I do have reservations about wearables and tools, like technological tools that are suppose to tell us how we feel. What that stops us from doing is to be mindful enough or to be connected to ourselves enough to actually be able to judge how we feel in the moment without some little alarm that’s going to go off on my arm every five minutes. Or without some device that’s been designed to help me cope through my life. That just becomes another exterior crutch that I believe that I need.
And I do see technology, unless we’re very very careful about how we set it up, I do see some technologies going down that road. I mean, I don’t know. I’m an 80s child, so even playing with technology when it came out, you know super Nintendo and Sega Mega Drive—I used to play them for days and hours and stay up all night. And you know, it feels like we will always get these excitements. We will always have this drive and this want for these types of technologies. It then comes down to the developers, maybe to the government policymakers or whoever those people might be, to maybe create a very responsible way for us to engage with these types of technologies.
Mason: It’s interesting what you’re saying about quantifying some of this information. I mean, earlier you said that the ability for someone to actually see there has been a change in the software, and the way in which they’re reacting to something is massively transformative because “there it is, there’s proof, the computer says I’m getting better.” It’s massively psychologically important for them as part of their recovery.

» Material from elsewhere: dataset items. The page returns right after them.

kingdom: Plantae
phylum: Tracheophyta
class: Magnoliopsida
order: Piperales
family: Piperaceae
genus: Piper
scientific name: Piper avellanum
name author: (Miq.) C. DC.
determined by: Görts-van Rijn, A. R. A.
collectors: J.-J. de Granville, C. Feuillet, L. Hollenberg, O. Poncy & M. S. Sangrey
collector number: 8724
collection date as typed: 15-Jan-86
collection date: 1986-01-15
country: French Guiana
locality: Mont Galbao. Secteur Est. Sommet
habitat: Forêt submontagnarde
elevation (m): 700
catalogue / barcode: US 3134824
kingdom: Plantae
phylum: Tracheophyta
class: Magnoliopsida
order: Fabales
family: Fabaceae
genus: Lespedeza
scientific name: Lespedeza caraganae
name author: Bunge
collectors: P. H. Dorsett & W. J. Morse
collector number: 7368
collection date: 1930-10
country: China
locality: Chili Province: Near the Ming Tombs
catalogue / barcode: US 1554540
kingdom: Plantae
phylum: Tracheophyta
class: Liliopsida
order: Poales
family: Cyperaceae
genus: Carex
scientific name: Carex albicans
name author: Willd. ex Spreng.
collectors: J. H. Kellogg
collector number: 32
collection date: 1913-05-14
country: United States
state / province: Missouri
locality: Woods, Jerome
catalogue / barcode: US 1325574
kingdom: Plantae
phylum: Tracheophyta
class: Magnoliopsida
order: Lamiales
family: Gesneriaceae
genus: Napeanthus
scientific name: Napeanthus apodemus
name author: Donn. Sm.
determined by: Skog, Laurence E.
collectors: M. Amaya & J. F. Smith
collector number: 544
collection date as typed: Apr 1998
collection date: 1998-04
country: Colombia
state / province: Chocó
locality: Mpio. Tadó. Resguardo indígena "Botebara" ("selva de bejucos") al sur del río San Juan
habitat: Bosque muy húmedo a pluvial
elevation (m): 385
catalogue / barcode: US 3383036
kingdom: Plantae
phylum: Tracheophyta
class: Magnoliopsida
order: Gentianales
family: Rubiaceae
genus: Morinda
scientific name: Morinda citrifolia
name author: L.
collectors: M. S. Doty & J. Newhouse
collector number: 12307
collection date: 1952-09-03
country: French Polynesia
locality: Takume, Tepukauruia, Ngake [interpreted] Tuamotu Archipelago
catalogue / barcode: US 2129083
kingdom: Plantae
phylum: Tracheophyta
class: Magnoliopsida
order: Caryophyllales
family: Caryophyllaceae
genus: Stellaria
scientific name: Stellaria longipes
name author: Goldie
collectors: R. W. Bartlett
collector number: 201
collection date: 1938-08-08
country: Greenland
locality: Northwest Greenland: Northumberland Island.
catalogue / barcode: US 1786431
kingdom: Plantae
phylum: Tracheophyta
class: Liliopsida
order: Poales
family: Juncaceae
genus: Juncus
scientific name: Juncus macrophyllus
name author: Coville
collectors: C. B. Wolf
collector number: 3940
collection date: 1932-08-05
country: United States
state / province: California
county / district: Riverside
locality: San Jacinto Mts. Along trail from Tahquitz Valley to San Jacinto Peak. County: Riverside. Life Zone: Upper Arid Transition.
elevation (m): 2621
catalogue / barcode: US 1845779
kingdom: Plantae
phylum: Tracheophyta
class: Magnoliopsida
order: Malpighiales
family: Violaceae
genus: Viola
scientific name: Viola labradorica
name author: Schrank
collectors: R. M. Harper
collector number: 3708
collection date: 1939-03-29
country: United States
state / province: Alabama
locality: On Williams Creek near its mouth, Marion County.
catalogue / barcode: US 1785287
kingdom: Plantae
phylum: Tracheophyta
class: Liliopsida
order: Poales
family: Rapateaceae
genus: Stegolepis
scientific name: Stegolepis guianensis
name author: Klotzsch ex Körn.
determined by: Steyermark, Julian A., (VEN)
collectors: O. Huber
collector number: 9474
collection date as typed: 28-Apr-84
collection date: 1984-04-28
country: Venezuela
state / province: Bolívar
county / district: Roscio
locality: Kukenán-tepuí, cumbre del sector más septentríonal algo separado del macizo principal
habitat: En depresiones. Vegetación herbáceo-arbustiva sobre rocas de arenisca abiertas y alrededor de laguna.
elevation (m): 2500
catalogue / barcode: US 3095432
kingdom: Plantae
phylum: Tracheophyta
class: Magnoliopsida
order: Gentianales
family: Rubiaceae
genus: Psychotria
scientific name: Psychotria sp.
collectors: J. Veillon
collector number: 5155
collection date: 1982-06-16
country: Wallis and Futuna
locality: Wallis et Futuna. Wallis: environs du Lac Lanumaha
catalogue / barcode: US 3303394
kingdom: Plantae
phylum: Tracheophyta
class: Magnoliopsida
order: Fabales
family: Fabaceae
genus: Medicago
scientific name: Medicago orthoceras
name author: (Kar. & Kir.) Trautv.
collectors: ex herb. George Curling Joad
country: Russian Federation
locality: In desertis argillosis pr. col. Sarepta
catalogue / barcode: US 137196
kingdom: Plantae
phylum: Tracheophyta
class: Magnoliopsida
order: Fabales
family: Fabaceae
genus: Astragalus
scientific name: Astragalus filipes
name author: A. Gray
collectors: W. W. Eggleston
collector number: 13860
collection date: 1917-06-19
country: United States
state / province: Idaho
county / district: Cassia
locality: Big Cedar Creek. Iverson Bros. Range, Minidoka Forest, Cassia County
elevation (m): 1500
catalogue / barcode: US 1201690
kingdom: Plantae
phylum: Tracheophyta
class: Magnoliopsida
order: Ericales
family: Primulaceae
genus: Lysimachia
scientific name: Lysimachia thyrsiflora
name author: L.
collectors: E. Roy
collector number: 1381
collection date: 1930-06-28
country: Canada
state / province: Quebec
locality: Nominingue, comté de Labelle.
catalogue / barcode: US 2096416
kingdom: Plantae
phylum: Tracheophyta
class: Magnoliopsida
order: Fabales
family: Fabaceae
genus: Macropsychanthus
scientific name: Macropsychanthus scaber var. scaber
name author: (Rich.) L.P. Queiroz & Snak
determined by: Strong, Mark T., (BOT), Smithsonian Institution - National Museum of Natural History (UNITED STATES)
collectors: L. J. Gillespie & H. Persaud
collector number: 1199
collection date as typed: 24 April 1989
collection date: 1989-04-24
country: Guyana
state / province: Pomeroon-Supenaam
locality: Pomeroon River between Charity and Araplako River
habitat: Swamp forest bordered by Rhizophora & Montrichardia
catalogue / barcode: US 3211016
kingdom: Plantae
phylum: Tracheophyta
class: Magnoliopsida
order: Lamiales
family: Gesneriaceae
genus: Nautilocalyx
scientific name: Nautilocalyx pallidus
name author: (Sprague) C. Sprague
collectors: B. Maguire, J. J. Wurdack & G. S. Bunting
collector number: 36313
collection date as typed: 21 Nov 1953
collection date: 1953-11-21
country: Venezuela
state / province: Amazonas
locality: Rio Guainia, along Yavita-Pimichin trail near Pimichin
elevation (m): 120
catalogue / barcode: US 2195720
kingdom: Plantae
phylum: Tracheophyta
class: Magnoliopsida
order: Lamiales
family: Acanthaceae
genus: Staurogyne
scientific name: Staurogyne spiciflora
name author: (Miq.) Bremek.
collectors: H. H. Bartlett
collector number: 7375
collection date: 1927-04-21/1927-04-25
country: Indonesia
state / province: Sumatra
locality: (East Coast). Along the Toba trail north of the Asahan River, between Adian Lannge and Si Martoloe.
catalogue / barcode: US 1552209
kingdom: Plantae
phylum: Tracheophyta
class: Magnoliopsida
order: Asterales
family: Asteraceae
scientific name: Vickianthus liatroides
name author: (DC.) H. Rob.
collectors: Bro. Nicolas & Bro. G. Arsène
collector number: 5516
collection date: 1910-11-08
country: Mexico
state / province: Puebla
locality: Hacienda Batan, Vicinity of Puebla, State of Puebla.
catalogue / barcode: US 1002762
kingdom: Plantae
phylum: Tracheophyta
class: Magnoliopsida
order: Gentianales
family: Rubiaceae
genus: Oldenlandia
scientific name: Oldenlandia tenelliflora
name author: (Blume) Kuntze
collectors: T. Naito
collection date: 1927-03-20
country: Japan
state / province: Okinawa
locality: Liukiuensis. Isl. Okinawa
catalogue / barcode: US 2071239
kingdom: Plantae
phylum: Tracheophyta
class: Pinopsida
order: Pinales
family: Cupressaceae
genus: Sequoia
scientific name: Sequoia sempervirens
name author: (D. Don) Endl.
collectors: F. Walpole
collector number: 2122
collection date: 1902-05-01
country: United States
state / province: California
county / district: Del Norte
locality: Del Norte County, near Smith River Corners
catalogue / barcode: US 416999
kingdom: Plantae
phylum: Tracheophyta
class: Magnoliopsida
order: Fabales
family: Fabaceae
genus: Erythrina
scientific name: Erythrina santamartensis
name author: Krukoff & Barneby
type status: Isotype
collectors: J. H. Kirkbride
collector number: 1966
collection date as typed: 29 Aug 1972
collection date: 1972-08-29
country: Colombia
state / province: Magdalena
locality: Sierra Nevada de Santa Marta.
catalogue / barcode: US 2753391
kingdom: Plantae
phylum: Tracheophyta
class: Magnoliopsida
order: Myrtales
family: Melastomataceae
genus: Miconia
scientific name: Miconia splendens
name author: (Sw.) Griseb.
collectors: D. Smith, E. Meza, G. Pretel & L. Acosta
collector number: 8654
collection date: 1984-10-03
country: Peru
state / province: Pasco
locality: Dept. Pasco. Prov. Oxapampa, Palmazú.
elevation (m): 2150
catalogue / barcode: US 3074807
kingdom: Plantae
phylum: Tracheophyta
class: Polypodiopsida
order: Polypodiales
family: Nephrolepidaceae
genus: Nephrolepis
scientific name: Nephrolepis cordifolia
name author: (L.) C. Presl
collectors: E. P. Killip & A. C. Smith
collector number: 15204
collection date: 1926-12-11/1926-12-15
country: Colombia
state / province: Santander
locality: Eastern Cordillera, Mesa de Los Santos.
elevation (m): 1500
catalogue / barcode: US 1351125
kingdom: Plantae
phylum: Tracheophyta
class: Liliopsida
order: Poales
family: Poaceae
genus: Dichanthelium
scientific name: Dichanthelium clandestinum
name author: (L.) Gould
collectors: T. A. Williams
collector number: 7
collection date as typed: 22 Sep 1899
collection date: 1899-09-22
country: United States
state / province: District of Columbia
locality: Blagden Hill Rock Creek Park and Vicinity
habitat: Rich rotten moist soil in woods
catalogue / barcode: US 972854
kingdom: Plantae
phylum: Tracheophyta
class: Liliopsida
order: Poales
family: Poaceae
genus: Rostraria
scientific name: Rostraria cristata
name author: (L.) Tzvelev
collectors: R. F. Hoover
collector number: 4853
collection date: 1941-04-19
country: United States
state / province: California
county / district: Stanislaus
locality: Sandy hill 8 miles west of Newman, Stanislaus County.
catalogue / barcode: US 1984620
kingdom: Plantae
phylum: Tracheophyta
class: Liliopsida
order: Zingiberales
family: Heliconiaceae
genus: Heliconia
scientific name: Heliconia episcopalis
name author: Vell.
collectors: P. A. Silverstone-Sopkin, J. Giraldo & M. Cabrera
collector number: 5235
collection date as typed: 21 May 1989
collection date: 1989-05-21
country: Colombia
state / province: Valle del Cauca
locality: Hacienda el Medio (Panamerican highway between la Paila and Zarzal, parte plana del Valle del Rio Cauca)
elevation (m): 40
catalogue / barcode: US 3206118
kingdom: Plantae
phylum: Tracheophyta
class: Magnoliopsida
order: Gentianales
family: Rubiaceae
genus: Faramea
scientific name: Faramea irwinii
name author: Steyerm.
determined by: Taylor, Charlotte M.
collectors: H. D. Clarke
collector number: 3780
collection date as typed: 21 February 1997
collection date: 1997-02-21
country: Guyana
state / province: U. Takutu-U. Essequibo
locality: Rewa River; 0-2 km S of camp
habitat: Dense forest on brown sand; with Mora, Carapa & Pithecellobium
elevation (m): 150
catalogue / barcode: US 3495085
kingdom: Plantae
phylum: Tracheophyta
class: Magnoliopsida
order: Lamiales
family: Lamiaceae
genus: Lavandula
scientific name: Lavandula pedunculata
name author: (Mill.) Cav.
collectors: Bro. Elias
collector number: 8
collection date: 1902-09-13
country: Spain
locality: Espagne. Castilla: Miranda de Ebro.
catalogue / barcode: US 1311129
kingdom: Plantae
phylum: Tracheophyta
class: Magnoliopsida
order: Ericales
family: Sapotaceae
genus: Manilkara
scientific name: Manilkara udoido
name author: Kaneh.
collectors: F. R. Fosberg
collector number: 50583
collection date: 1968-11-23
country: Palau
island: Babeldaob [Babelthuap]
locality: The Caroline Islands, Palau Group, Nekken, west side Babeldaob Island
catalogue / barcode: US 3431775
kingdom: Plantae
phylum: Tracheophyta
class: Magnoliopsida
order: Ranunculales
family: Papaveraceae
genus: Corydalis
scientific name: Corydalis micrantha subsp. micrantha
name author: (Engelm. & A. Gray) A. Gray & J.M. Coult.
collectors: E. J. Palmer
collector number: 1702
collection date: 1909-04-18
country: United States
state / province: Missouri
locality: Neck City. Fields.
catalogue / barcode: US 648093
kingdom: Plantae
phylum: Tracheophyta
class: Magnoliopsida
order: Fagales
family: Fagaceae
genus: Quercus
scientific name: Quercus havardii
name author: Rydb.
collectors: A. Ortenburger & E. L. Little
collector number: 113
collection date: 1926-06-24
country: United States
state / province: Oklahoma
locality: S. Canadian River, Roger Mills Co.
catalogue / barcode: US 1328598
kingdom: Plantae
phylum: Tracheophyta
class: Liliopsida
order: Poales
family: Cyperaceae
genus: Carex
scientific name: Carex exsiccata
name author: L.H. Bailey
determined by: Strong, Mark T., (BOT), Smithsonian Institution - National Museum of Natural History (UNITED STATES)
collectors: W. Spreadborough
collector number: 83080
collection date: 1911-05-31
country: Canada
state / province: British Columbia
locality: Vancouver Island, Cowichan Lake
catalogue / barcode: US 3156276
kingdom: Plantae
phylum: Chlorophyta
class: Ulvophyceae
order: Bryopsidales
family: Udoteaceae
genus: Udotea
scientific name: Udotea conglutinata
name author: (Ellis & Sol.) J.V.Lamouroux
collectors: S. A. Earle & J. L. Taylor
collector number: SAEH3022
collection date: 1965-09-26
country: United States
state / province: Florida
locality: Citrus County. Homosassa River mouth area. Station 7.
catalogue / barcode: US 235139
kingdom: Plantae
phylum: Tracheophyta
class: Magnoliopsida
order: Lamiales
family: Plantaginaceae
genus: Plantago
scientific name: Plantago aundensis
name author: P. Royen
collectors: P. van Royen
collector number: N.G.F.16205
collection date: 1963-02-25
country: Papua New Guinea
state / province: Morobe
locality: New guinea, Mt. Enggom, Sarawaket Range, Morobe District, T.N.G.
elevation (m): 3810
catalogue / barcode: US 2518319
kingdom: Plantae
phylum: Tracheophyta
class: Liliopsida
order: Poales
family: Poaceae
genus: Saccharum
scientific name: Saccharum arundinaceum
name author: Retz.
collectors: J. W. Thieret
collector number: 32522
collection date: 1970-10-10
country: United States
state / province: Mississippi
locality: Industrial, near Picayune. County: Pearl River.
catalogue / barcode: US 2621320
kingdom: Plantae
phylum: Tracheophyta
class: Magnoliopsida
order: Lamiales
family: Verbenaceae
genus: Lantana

But then also you’re saying that the ability to have all this information is actually making us less aware of ourselves. I wonder where do you think is the right balance between capturing as much data as possible versus allowing some people to build some form of intuitive awareness. So I wonder if your experimenting yet with EEG headsets on folks as you’re doing these sorts of therapy sessions. The question is, that amount of data, is it actually showing us…anything, or is it just noisy at this stage in time?
Carthy: I think it depends on the context and the situation you’re using it. I use VRT the way that a surgeon would use a scalpel. Only very specifically, and only when I know it’s going to have a big impact on the person. I don’t just wheel it around and use it session one just so they can get an experience.
So I think if technology is used in that way, very specifically when it’s going to have an impact on people’s lives, well I think that’s probably a nice way to look at it. You know, just capturing information for the sake of capturing information, using technology because it’s a kind of fad or because it’s going to create some sort of magic wand sense of like, “this technology is going to fix you,” I don’t like that idea because actually that takes away a sense of autonomy—what we talked about the self‐determination theory. I want people to recognize that they’re doing it. That’s not the VRT that’s helping them overcome their fear. The VRT is creating the situation, the context where they are overcoming their fear. But that they’re doing it themselves. That you did it. It wasn’t that some technology or some hypnotherapy or some cognitive wizardry made you feel better. It was that we created a context where you came in and you did it yourself. It’s a way of using technology very specifically to achieve a very specific goal.
Mason: Thank you to Michael for showing us behind the scenes of how he uses virtual reality as part of his therapy practice.